__DATA SHOWN__
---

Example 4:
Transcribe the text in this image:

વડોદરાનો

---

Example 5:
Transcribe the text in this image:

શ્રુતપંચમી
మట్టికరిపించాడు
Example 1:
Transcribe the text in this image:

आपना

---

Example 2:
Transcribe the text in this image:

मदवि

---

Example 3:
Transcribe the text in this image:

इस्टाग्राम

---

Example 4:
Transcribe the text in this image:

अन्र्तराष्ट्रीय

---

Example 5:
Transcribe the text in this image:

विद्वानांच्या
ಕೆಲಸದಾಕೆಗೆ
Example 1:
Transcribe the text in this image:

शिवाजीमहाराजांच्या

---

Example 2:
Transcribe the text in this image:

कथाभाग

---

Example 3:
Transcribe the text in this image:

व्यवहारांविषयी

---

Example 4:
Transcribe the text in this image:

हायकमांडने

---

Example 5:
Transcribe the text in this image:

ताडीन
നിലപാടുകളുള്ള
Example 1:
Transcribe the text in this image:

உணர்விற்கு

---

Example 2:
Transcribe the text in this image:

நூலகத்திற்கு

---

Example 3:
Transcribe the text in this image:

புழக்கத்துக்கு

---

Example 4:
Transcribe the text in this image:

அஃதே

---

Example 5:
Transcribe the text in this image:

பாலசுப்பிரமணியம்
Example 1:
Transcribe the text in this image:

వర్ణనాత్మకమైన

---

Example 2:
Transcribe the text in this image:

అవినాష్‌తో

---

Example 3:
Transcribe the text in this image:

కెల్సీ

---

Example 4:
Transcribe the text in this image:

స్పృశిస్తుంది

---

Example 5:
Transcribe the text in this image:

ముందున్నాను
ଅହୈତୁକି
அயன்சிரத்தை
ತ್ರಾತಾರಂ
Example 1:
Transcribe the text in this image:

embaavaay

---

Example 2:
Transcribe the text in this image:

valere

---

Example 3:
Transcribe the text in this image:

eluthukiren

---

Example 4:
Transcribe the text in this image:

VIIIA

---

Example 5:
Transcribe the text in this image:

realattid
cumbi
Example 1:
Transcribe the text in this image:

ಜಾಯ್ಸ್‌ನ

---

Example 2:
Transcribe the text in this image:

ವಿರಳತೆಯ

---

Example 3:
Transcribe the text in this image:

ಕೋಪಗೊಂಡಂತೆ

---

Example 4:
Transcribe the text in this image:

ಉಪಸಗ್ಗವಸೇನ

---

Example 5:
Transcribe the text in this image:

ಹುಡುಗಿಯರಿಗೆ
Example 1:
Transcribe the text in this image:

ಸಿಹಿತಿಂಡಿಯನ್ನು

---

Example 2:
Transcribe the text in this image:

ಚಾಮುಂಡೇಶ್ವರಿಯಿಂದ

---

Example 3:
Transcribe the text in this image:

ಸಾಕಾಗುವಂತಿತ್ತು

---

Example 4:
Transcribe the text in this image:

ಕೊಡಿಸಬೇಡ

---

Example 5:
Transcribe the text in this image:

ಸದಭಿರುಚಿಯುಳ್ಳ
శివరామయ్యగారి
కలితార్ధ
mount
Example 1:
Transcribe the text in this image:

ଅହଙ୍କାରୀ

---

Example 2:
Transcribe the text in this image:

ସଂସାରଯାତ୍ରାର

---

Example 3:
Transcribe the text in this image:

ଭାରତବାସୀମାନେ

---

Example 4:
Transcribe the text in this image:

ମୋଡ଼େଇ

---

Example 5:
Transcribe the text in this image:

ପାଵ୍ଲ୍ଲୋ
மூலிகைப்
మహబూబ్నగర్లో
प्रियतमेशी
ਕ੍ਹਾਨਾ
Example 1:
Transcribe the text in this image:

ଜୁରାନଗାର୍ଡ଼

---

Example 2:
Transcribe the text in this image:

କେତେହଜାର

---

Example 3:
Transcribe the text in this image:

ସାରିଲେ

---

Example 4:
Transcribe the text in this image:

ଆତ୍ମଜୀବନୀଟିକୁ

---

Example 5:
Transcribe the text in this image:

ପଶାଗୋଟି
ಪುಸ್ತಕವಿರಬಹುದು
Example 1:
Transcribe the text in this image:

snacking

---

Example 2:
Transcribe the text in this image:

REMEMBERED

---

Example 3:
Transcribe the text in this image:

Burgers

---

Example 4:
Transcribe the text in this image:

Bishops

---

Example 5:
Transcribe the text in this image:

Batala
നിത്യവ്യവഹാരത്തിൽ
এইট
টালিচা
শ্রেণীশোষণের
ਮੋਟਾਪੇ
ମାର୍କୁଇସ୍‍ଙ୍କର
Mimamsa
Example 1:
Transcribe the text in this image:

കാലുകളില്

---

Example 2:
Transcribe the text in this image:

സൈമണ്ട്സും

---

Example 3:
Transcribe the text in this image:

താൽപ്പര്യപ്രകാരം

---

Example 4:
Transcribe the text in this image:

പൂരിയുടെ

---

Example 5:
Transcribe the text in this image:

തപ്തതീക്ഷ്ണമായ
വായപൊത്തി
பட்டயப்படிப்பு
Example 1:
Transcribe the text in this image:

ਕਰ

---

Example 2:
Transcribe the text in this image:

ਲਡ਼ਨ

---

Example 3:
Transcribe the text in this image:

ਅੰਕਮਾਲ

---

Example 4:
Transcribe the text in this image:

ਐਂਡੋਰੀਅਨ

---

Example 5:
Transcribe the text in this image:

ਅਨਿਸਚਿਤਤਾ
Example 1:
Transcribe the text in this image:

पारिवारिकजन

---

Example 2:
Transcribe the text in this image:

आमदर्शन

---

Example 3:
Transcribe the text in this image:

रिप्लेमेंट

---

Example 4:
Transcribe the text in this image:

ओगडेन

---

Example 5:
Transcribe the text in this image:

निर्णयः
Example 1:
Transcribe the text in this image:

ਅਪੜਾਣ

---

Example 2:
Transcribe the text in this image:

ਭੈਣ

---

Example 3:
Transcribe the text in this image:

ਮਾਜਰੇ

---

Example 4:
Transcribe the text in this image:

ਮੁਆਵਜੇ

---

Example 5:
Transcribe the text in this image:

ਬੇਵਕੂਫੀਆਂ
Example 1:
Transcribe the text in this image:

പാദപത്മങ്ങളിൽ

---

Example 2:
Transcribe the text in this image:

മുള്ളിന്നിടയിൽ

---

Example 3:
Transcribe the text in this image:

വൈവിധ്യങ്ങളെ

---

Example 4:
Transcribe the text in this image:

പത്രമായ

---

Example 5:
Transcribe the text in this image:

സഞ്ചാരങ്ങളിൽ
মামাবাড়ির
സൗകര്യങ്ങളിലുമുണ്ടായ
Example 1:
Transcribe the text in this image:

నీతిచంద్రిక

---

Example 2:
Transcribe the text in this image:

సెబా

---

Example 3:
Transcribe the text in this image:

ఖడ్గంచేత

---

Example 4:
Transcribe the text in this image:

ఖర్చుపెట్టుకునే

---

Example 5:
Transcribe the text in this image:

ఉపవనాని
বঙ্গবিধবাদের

__DIRECTIONS FOR THIS TASK__
Retype the data exactly as given.

__SOLUTION TO THE PROBLEM__
---

Example 4:
Transcribe the text in this image:

વડોદરાનો

---

Example 5:
Transcribe the text in this image:

શ્રુતપંચમી
మట్టికరిపించాడు
Example 1:
Transcribe the text in this image:

आपना

---

Example 2:
Transcribe the text in this image:

मदवि

---

Example 3:
Transcribe the text in this image:

इस्टाग्राम

---

Example 4:
Transcribe the text in this image:

अन्र्तराष्ट्रीय

---

Example 5:
Transcribe the text in this image:

विद्वानांच्या
ಕೆಲಸದಾಕೆಗೆ
Example 1:
Transcribe the text in this image:

शिवाजीमहाराजांच्या

---

Example 2:
Transcribe the text in this image:

कथाभाग

---

Example 3:
Transcribe the text in this image:

व्यवहारांविषयी

---

Example 4:
Transcribe the text in this image:

हायकमांडने

---

Example 5:
Transcribe the text in this image:

ताडीन
നിലപാടുകളുള്ള
Example 1:
Transcribe the text in this image:

உணர்விற்கு

---

Example 2:
Transcribe the text in this image:

நூலகத்திற்கு

---

Example 3:
Transcribe the text in this image:

புழக்கத்துக்கு

---

Example 4:
Transcribe the text in this image:

அஃதே

---

Example 5:
Transcribe the text in this image:

பாலசுப்பிரமணியம்
Example 1:
Transcribe the text in this image:

వర్ణనాత్మకమైన

---

Example 2:
Transcribe the text in this image:

అవినాష్‌తో

---

Example 3:
Transcribe the text in this image:

కెల్సీ

---

Example 4:
Transcribe the text in this image:

స్పృశిస్తుంది

---

Example 5:
Transcribe the text in this image:

ముందున్నాను
ଅହୈତୁକି
அயன்சிரத்தை
ತ್ರಾತಾರಂ
Example 1:
Transcribe the text in this image:

embaavaay

---

Example 2:
Transcribe the text in this image:

valere

---

Example 3:
Transcribe the text in this image:

eluthukiren

---

Example 4:
Transcribe the text in this image:

VIIIA

---

Example 5:
Transcribe the text in this image:

realattid
cumbi
Example 1:
Transcribe the text in this image:

ಜಾಯ್ಸ್‌ನ

---

Example 2:
Transcribe the text in this image:

ವಿರಳತೆಯ

---

Example 3:
Transcribe the text in this image:

ಕೋಪಗೊಂಡಂತೆ

---

Example 4:
Transcribe the text in this image:

ಉಪಸಗ್ಗವಸೇನ

---

Example 5:
Transcribe the text in this image:

ಹುಡುಗಿಯರಿಗೆ
Example 1:
Transcribe the text in this image:

ಸಿಹಿತಿಂಡಿಯನ್ನು

---

Example 2:
Transcribe the text in this image:

ಚಾಮುಂಡೇಶ್ವರಿಯಿಂದ

---

Example 3:
Transcribe the text in this image:

ಸಾಕಾಗುವಂತಿತ್ತು

---

Example 4:
Transcribe the text in this image:

ಕೊಡಿಸಬೇಡ

---

Example 5:
Transcribe the text in this image:

ಸದಭಿರುಚಿಯುಳ್ಳ
శివరామయ్యగారి
కలితార్ధ
mount
Example 1:
Transcribe the text in this image:

ଅହଙ୍କାରୀ

---

Example 2:
Transcribe the text in this image:

ସଂସାରଯାତ୍ରାର

---

Example 3:
Transcribe the text in this image:

ଭାରତବାସୀମାନେ

---

Example 4:
Transcribe the text in this image:

ମୋଡ଼େଇ

---

Example 5:
Transcribe the text in this image:

ପାଵ୍ଲ୍ଲୋ
மூலிகைப்
మహబూబ్నగర్లో
प्रियतमेशी
ਕ੍ਹਾਨਾ
Example 1:
Transcribe the text in this image:

ଜୁରାନଗାର୍ଡ଼

---

Example 2:
Transcribe the text in this image:

କେତେହଜାର

---

Example 3:
Transcribe the text in this image:

ସାରିଲେ

---

Example 4:
Transcribe the text in this image:

ଆତ୍ମଜୀବନୀଟିକୁ

---

Example 5:
Transcribe the text in this image:

ପଶାଗୋଟି
ಪುಸ್ತಕವಿರಬಹುದು
Example 1:
Transcribe the text in this image:

snacking

---

Example 2:
Transcribe the text in this image:

REMEMBERED

---

Example 3:
Transcribe the text in this image:

Burgers

---

Example 4:
Transcribe the text in this image:

Bishops

---

Example 5:
Transcribe the text in this image:

Batala
നിത്യവ്യവഹാരത്തിൽ
এইট
টালিচা
শ্রেণীশোষণের
ਮੋਟਾਪੇ
ମାର୍କୁଇସ୍‍ଙ୍କର
Mimamsa
Example 1:
Transcribe the text in this image:

കാലുകളില്

---

Example 2:
Transcribe the text in this image:

സൈമണ്ട്സും

---

Example 3:
Transcribe the text in this image:

താൽപ്പര്യപ്രകാരം

---

Example 4:
Transcribe the text in this image:

പൂരിയുടെ

---

Example 5:
Transcribe the text in this image:

തപ്തതീക്ഷ്ണമായ
വായപൊത്തി
பட்டயப்படிப்பு
Example 1:
Transcribe the text in this image:

ਕਰ

---

Example 2:
Transcribe the text in this image:

ਲਡ਼ਨ

---

Example 3:
Transcribe the text in this image:

ਅੰਕਮਾਲ

---

Example 4:
Transcribe the text in this image:

ਐਂਡੋਰੀਅਨ

---

Example 5:
Transcribe the text in this image:

ਅਨਿਸਚਿਤਤਾ
Example 1:
Transcribe the text in this image:

पारिवारिकजन

---

Example 2:
Transcribe the text in this image:

आमदर्शन

---

Example 3:
Transcribe the text in this image:

रिप्लेमेंट

---

Example 4:
Transcribe the text in this image:

ओगडेन

---

Example 5:
Transcribe the text in this image:

निर्णयः
Example 1:
Transcribe the text in this image:

ਅਪੜਾਣ

---

Example 2:
Transcribe the text in this image:

ਭੈਣ

---

Example 3:
Transcribe the text in this image:

ਮਾਜਰੇ

---

Example 4:
Transcribe the text in this image:

ਮੁਆਵਜੇ

---

Example 5:
Transcribe the text in this image:

ਬੇਵਕੂਫੀਆਂ
Example 1:
Transcribe the text in this image:

പാദപത്മങ്ങളിൽ

---

Example 2:
Transcribe the text in this image:

മുള്ളിന്നിടയിൽ

---

Example 3:
Transcribe the text in this image:

വൈവിധ്യങ്ങളെ

---

Example 4:
Transcribe the text in this image:

പത്രമായ

---

Example 5:
Transcribe the text in this image:

സഞ്ചാരങ്ങളിൽ
মামাবাড়ির
സൗകര്യങ്ങളിലുമുണ്ടായ
Example 1:
Transcribe the text in this image:

నీతిచంద్రిక

---

Example 2:
Transcribe the text in this image:

సెబా

---

Example 3:
Transcribe the text in this image:

ఖడ్గంచేత

---

Example 4:
Transcribe the text in this image:

ఖర్చుపెట్టుకునే

---

Example 5:
Transcribe the text in this image:

ఉపవనాని
বঙ্গবিধবাদের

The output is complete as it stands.